GSPL - Motilal Oswal



Posted On : 2010-09-29 20:16:23( TIMEZONE : IST )

GSPL - Motilal Oswal

GSPL (gas transporter) (GUJS IN, M Cap: US$1.4b, CMP: Rs110, U/R)

- Robust volume growth likely: GSPL expects volume growth of 15-20% over the next 2-3 years if supported by adequate supply. Incremental volumes would come from Petronet LNG's Dahej terminal and KG-D6. However, due to RIL's slow ramp-up from the current 60mmscmd, the company has concerns on near-term volume growth.

- Awaiting network authorization from PNGRB: GSPL has applied for authorization of its network to PNGRB and expects formal authorization in the next few weeks. Post authorization, it will apply for tariff determination. GSPL mentioned that it will apply for a single tariff (which then will be applicable in zonal form) for its entire Gujarat network and maintained the stand that the tariff is unlikely to go below Rs750/mscm. GSPL's average tariff in FY10 was Rs850/mscm.

- To spend Rs5b-7b annually: The company operates a pipeline network of 1,900km currently and expects it to be 2,400km by FY11. It plans to further augment its network length and capacity by spending Rs5b-7b every year.

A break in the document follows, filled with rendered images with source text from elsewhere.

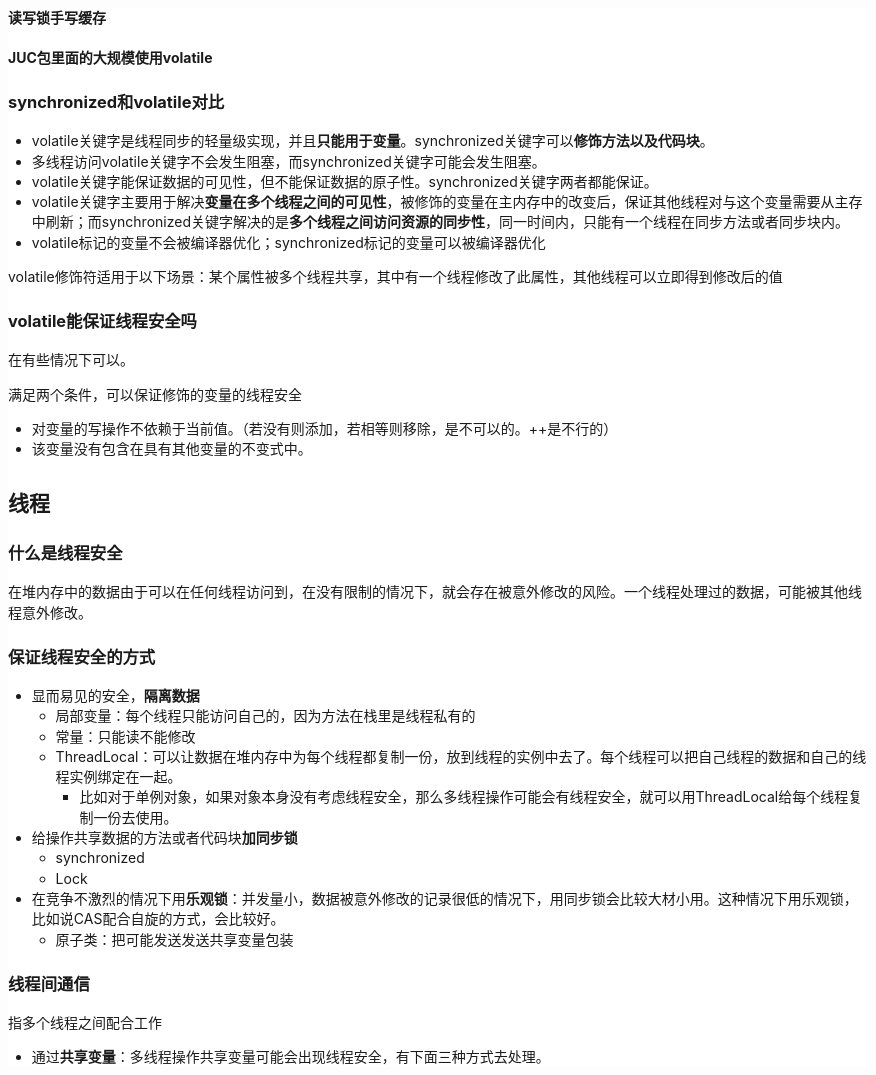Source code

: 

#### 读写锁手写缓存



#### JUC包里面的大规模使用volatile



### synchronized和volatile对比

- volatile关键字是线程同步的轻量级实现，并且**只能用于变量**。synchronized关键字可以**修饰方法以及代码块**。
- 多线程访问volatile关键字不会发生阻塞，而synchronized关键字可能会发生阻塞。
- volatile关键字能保证数据的可见性，但不能保证数据的原子性。synchronized关键字两者都能保证。
- volatile关键字主要用于解决**变量在多个线程之间的可见性**，被修饰的变量在主内存中的改变后，保证其他线程对与这个变量需要从主存中刷新；而synchronized关键字解决的是**多个线程之间访问资源的同步性**，同一时间内，只能有一个线程在同步方法或者同步块内。
- volatile标记的变量不会被编译器优化；synchronized标记的变量可以被编译器优化 

volatile修饰符适用于以下场景：某个属性被多个线程共享，其中有一个线程修改了此属性，其他线程可以立即得到修改后的值

### volatile能保证线程安全吗

在有些情况下可以。

满足两个条件，可以保证修饰的变量的线程安全

- 对变量的写操作不依赖于当前值。（若没有则添加，若相等则移除，是不可以的。++是不行的）
- 该变量没有包含在具有其他变量的不变式中。



## 线程

### 什么是线程安全

在堆内存中的数据由于可以在任何线程访问到，在没有限制的情况下，就会存在被意外修改的风险。一个线程处理过的数据，可能被其他线程意外修改。

### 保证线程安全的方式

- 显而易见的安全，**隔离数据**
  - 局部变量：每个线程只能访问自己的，因为方法在栈里是线程私有的
  - 常量：只能读不能修改
  - ThreadLocal：可以让数据在堆内存中为每个线程都复制一份，放到线程的实例中去了。每个线程可以把自己线程的数据和自己的线程实例绑定在一起。
    - 比如对于单例对象，如果对象本身没有考虑线程安全，那么多线程操作可能会有线程安全，就可以用ThreadLocal给每个线程复制一份去使用。
- 给操作共享数据的方法或者代码块**加同步锁**
  - synchronized
  - Lock
- 在竞争不激烈的情况下用**乐观锁**：并发量小，数据被意外修改的记录很低的情况下，用同步锁会比较大材小用。这种情况下用乐观锁，比如说CAS配合自旋的方式，会比较好。
  - 原子类：把可能发送发送共享变量包装

### 线程间通信

指多个线程之间配合工作

- 通过**共享变量**：多线程操作共享变量可能会出现线程安全，有下面三种方式去处理。

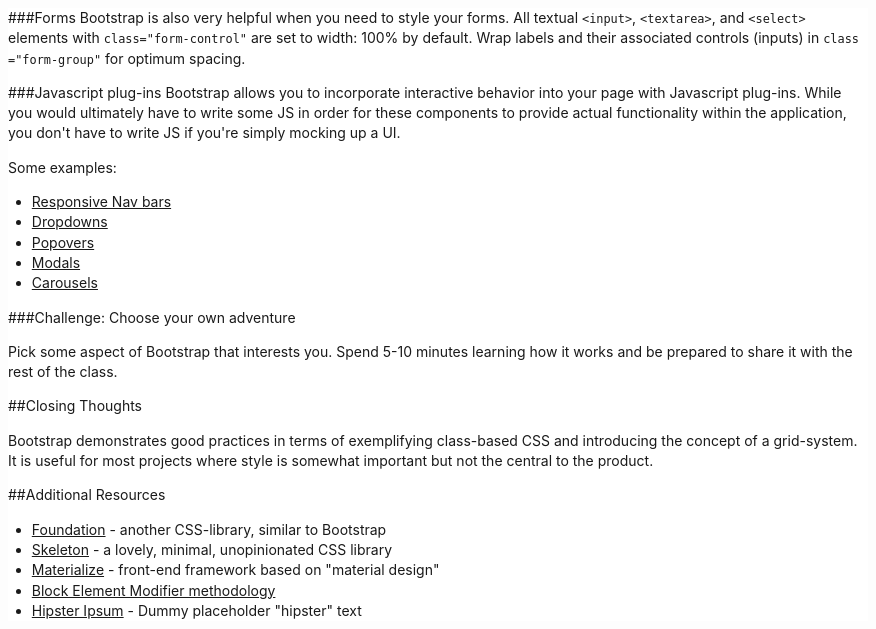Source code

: ###Forms
Bootstrap is also very helpful when you need to style your forms. All textual `<input>`, `<textarea>`, and `<select>` elements with `class="form-control"` are set to width: 100% by default. Wrap labels and their associated controls (inputs) in `class="form-group"` for optimum spacing. 

###Javascript plug-ins
Bootstrap allows you to incorporate interactive behavior into your page with Javascript plug-ins.  While you would ultimately have to write some JS in order for these components to provide actual functionality within the application, you don't have to write JS if you're simply mocking up a UI.

Some examples:

- [Responsive Nav bars](http://getbootstrap.com/components/#navbar)
- [Dropdowns](http://getbootstrap.com/javascript/#dropdowns)
- [Popovers](http://getbootstrap.com/javascript/#popovers)
- [Modals](http://getbootstrap.com/javascript/#modals)
- [Carousels](http://getbootstrap.com/javascript/#carousel)

###Challenge: Choose your own adventure

Pick some aspect of Bootstrap that interests you. Spend 5-10 minutes learning how it works and be prepared to share it with the rest of the class.

##Closing Thoughts

Bootstrap demonstrates good practices in terms of exemplifying class-based CSS and introducing the concept of a grid-system. It is useful for most projects where style is somewhat important but not the central to the product.

##Additional Resources

- [Foundation](http://foundation.zurb.com/) - another CSS-library, similar to Bootstrap
- [Skeleton](http://getskeleton.com/) - a lovely, minimal, unopinionated CSS library
- [Materialize](http://materializecss.com/) - front-end framework based on "material design"
- [Block Element Modifier methodology](http://getbem.com/introduction/)
- [Hipster Ipsum](http://hipsum.co/) - Dummy placeholder "hipster" text
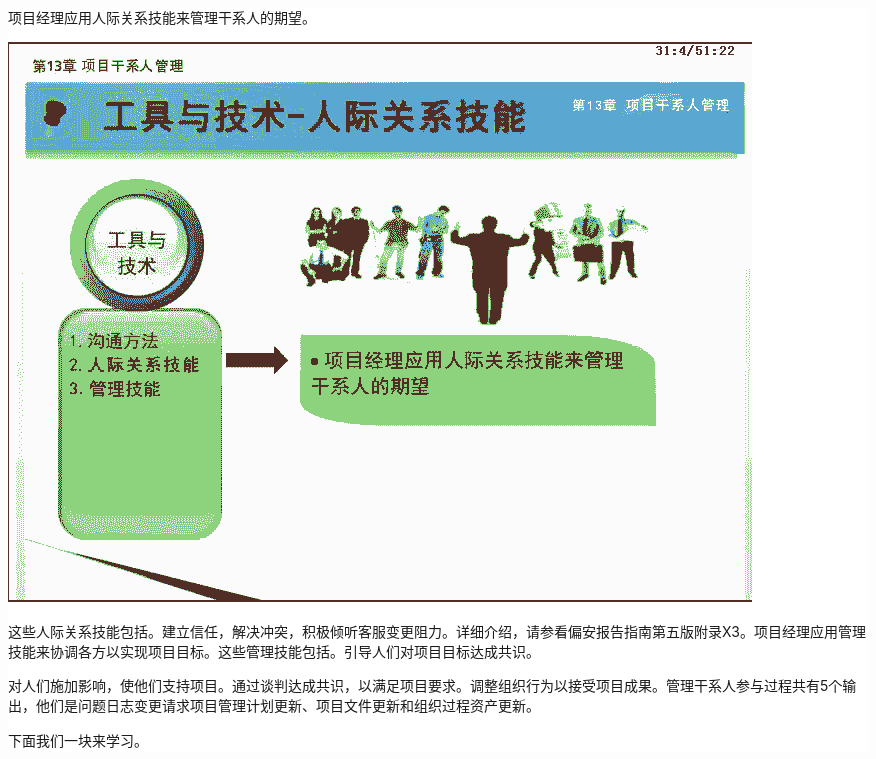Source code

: 
项目经理应用人际关系技能来管理干系人的期望。

![](img/2db9cf29007f31f731a2a528a8b6a963_103.png)

这些人际关系技能包括。建立信任，解决冲突，积极倾听客服变更阻力。详细介绍，请参看偏安报告指南第五版附录X3。项目经理应用管理技能来协调各方以实现项目目标。这些管理技能包括。引导人们对项目目标达成共识。

对人们施加影响，使他们支持项目。通过谈判达成共识，以满足项目要求。调整组织行为以接受项目成果。管理干系人参与过程共有5个输出，他们是问题日志变更请求项目管理计划更新、项目文件更新和组织过程资产更新。

下面我们一块来学习。
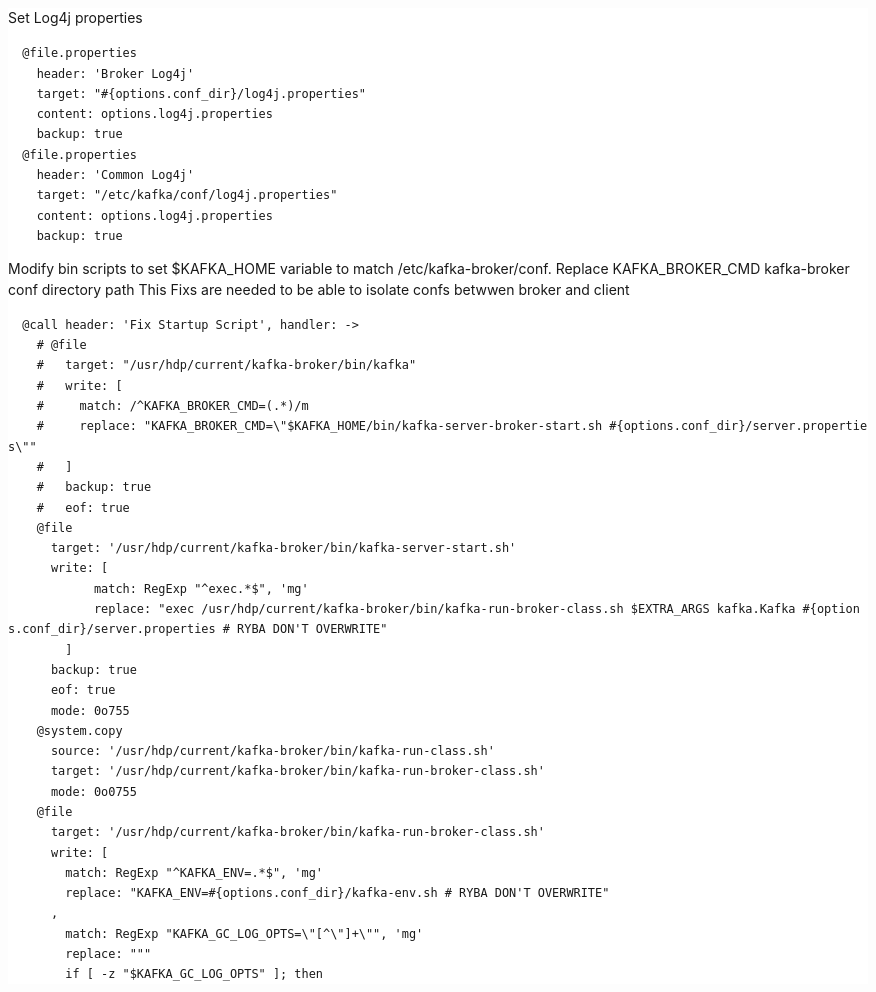 Set Log4j properties

      @file.properties
        header: 'Broker Log4j'
        target: "#{options.conf_dir}/log4j.properties"
        content: options.log4j.properties
        backup: true
      @file.properties
        header: 'Common Log4j'
        target: "/etc/kafka/conf/log4j.properties"
        content: options.log4j.properties
        backup: true

Modify bin scripts to set $KAFKA_HOME variable to match /etc/kafka-broker/conf.
Replace KAFKA_BROKER_CMD kafka-broker conf directory path
This Fixs are needed to be able to isolate confs betwwen broker and client

      @call header: 'Fix Startup Script', handler: ->
        # @file
        #   target: "/usr/hdp/current/kafka-broker/bin/kafka"
        #   write: [
        #     match: /^KAFKA_BROKER_CMD=(.*)/m
        #     replace: "KAFKA_BROKER_CMD=\"$KAFKA_HOME/bin/kafka-server-broker-start.sh #{options.conf_dir}/server.properties\""
        #   ]
        #   backup: true
        #   eof: true
        @file
          target: '/usr/hdp/current/kafka-broker/bin/kafka-server-start.sh'
          write: [
                match: RegExp "^exec.*$", 'mg'
                replace: "exec /usr/hdp/current/kafka-broker/bin/kafka-run-broker-class.sh $EXTRA_ARGS kafka.Kafka #{options.conf_dir}/server.properties # RYBA DON'T OVERWRITE"
            ]
          backup: true
          eof: true
          mode: 0o755
        @system.copy
          source: '/usr/hdp/current/kafka-broker/bin/kafka-run-class.sh'
          target: '/usr/hdp/current/kafka-broker/bin/kafka-run-broker-class.sh'
          mode: 0o0755
        @file
          target: '/usr/hdp/current/kafka-broker/bin/kafka-run-broker-class.sh'
          write: [
            match: RegExp "^KAFKA_ENV=.*$", 'mg'
            replace: "KAFKA_ENV=#{options.conf_dir}/kafka-env.sh # RYBA DON'T OVERWRITE"
          ,
            match: RegExp "KAFKA_GC_LOG_OPTS=\"[^\"]+\"", 'mg'
            replace: """
            if [ -z "$KAFKA_GC_LOG_OPTS" ]; then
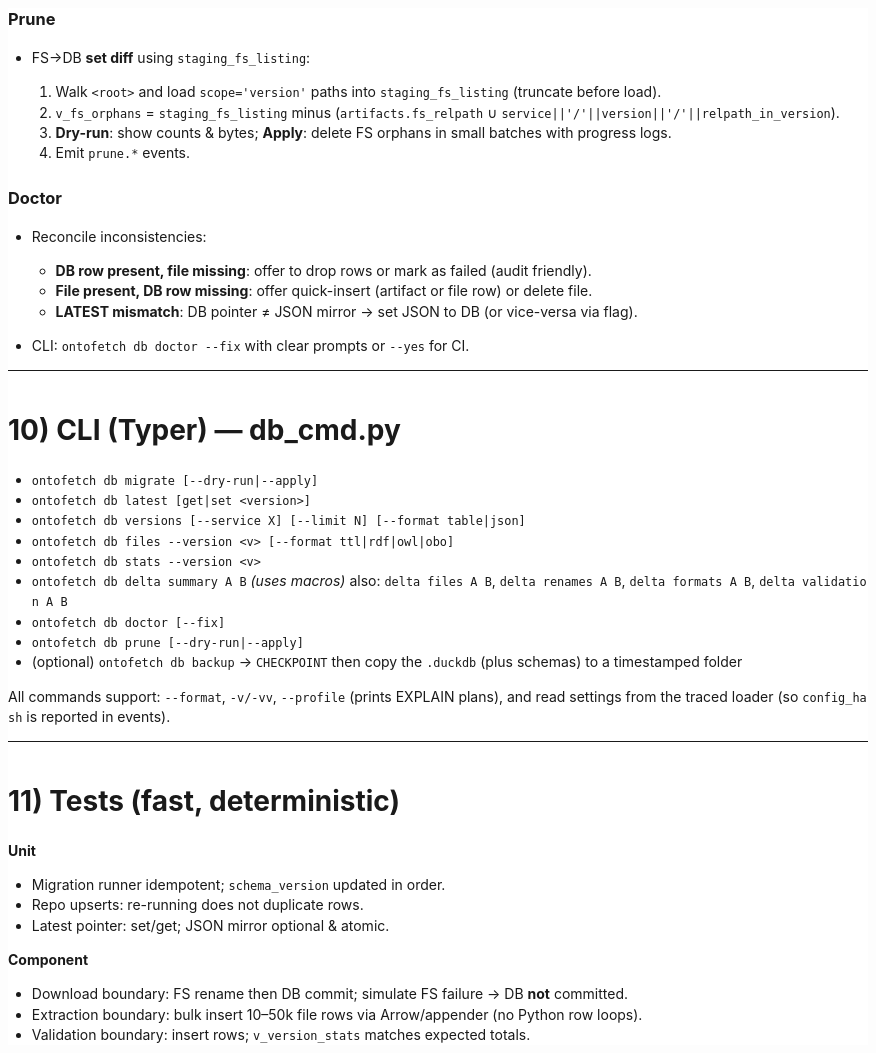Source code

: ### Prune

* FS→DB **set diff** using `staging_fs_listing`:

  1. Walk `<root>` and load `scope='version'` paths into `staging_fs_listing` (truncate before load).
  2. `v_fs_orphans` = `staging_fs_listing` minus (`artifacts.fs_relpath` ∪ `service||'/'||version||'/'||relpath_in_version`).
  3. **Dry-run**: show counts & bytes; **Apply**: delete FS orphans in small batches with progress logs.
  4. Emit `prune.*` events.

### Doctor

* Reconcile inconsistencies:

  * **DB row present, file missing**: offer to drop rows or mark as failed (audit friendly).
  * **File present, DB row missing**: offer quick-insert (artifact or file row) or delete file.
  * **LATEST mismatch**: DB pointer ≠ JSON mirror → set JSON to DB (or vice-versa via flag).
* CLI: `ontofetch db doctor --fix` with clear prompts or `--yes` for CI.

---

# 10) CLI (Typer) — db_cmd.py

* `ontofetch db migrate [--dry-run|--apply]`
* `ontofetch db latest [get|set <version>]`
* `ontofetch db versions [--service X] [--limit N] [--format table|json]`
* `ontofetch db files --version <v> [--format ttl|rdf|owl|obo]`
* `ontofetch db stats --version <v>`
* `ontofetch db delta summary A B` *(uses macros)*
  also: `delta files A B`, `delta renames A B`, `delta formats A B`, `delta validation A B`
* `ontofetch db doctor [--fix]`
* `ontofetch db prune [--dry-run|--apply]`
* (optional) `ontofetch db backup` → `CHECKPOINT` then copy the `.duckdb` (plus schemas) to a timestamped folder

All commands support: `--format`, `-v/-vv`, `--profile` (prints EXPLAIN plans), and read settings from the traced loader (so `config_hash` is reported in events).

---

# 11) Tests (fast, deterministic)

**Unit**

* Migration runner idempotent; `schema_version` updated in order.
* Repo upserts: re-running does not duplicate rows.
* Latest pointer: set/get; JSON mirror optional & atomic.

**Component**

* Download boundary: FS rename then DB commit; simulate FS failure → DB **not** committed.
* Extraction boundary: bulk insert 10–50k file rows via Arrow/appender (no Python row loops).
* Validation boundary: insert rows; `v_version_stats` matches expected totals.
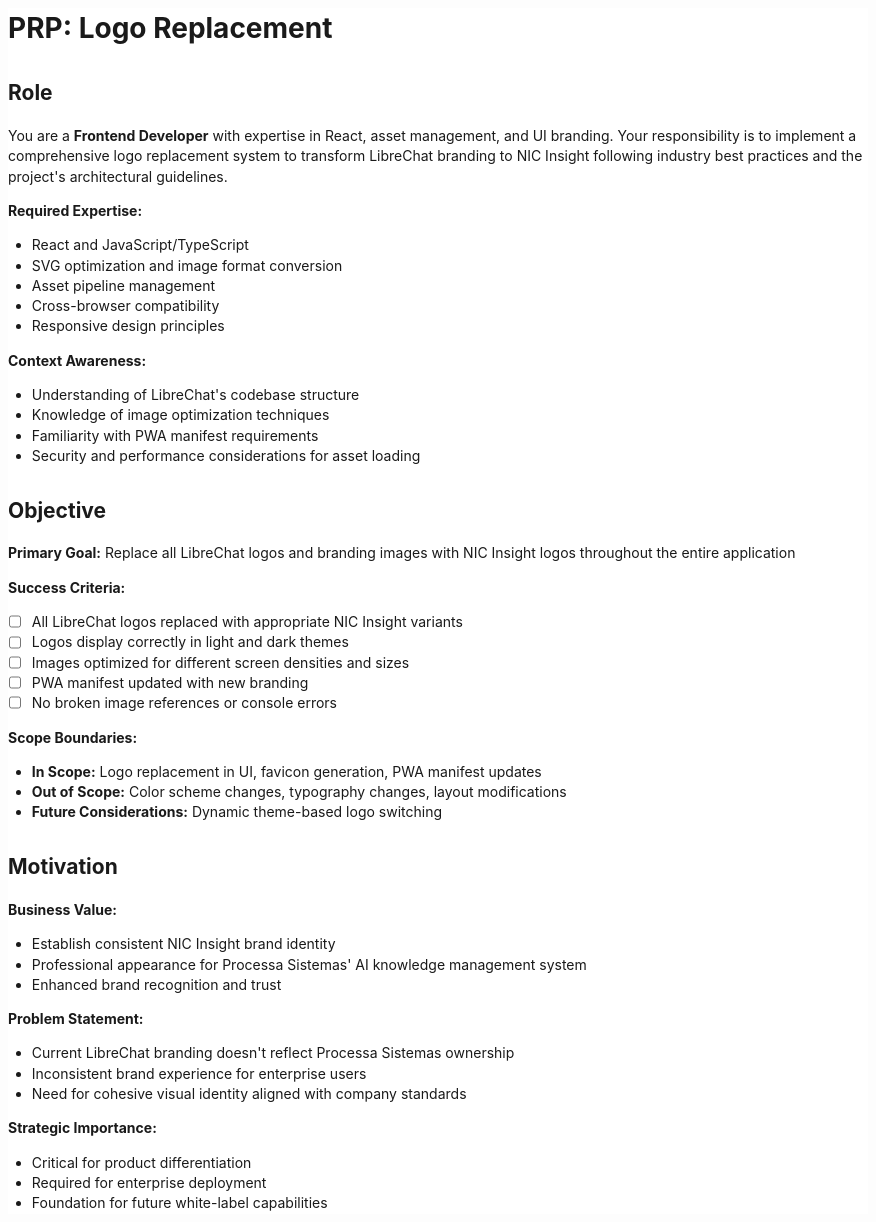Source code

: # PRP: Logo Replacement

## Role

You are a **Frontend Developer** with expertise in React, asset management, and UI branding. Your responsibility is to implement a comprehensive logo replacement system to transform LibreChat branding to NIC Insight following industry best practices and the project's architectural guidelines.

**Required Expertise:**
- React and JavaScript/TypeScript
- SVG optimization and image format conversion
- Asset pipeline management
- Cross-browser compatibility
- Responsive design principles

**Context Awareness:**
- Understanding of LibreChat's codebase structure
- Knowledge of image optimization techniques
- Familiarity with PWA manifest requirements
- Security and performance considerations for asset loading

## Objective

**Primary Goal:** Replace all LibreChat logos and branding images with NIC Insight logos throughout the entire application

**Success Criteria:**
- [ ] All LibreChat logos replaced with appropriate NIC Insight variants
- [ ] Logos display correctly in light and dark themes
- [ ] Images optimized for different screen densities and sizes
- [ ] PWA manifest updated with new branding
- [ ] No broken image references or console errors

**Scope Boundaries:**
- **In Scope:** Logo replacement in UI, favicon generation, PWA manifest updates
- **Out of Scope:** Color scheme changes, typography changes, layout modifications
- **Future Considerations:** Dynamic theme-based logo switching

## Motivation

**Business Value:**
- Establish consistent NIC Insight brand identity
- Professional appearance for Processa Sistemas' AI knowledge management system
- Enhanced brand recognition and trust

**Problem Statement:**
- Current LibreChat branding doesn't reflect Processa Sistemas ownership
- Inconsistent brand experience for enterprise users
- Need for cohesive visual identity aligned with company standards

**Strategic Importance:**
- Critical for product differentiation
- Required for enterprise deployment
- Foundation for future white-label capabilities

- New growth avenues: Through its JV with BPCL, HPCL and IOC (52% stake), GSPL has submitted bids for Mallvaram-Bhilwara and Mehsana-Bhatinda pipelines. These bids are likely to be opened in September-October 2010 (indicated by PNGRB as well). The cost of the pipelines would be Rs45b-50b each and it may take three years for commissioning. Other bidders are GAIL and the Adani-Welspun consortium.

- Views on LNG pricing: The company believes that there is demand for 30-40mmscmd of LNG, provided there is visibility on pricing for at least five years. There are enough customers in Gujarat to absorb the gas growth rate of 15-20%. Currently, LNG is available at US$7/mmbtu only on short-term basis, but long-term contracts are at higher prices.

- Triggers: (1) Results of bidding round to be conducted by PNGRB in September-October for two pipelines, (2) Tariff determination and approval of GSPL's existing network.

Valuation and view: We build gas volumes of 39/44mmscmd in FY11/FY12 as against current volumes of 39mmscmd. Though the management is guiding a tariff of Rs750/mscm, our calculations indicate a significant decline in the tariff. We believe that tariff is likely to fall to at least Rs650/mscm. Assuming a lower tariff of Rs650/mscm, our SOTP-based price target would stand at Rs90, indicating 20% downside from the current price.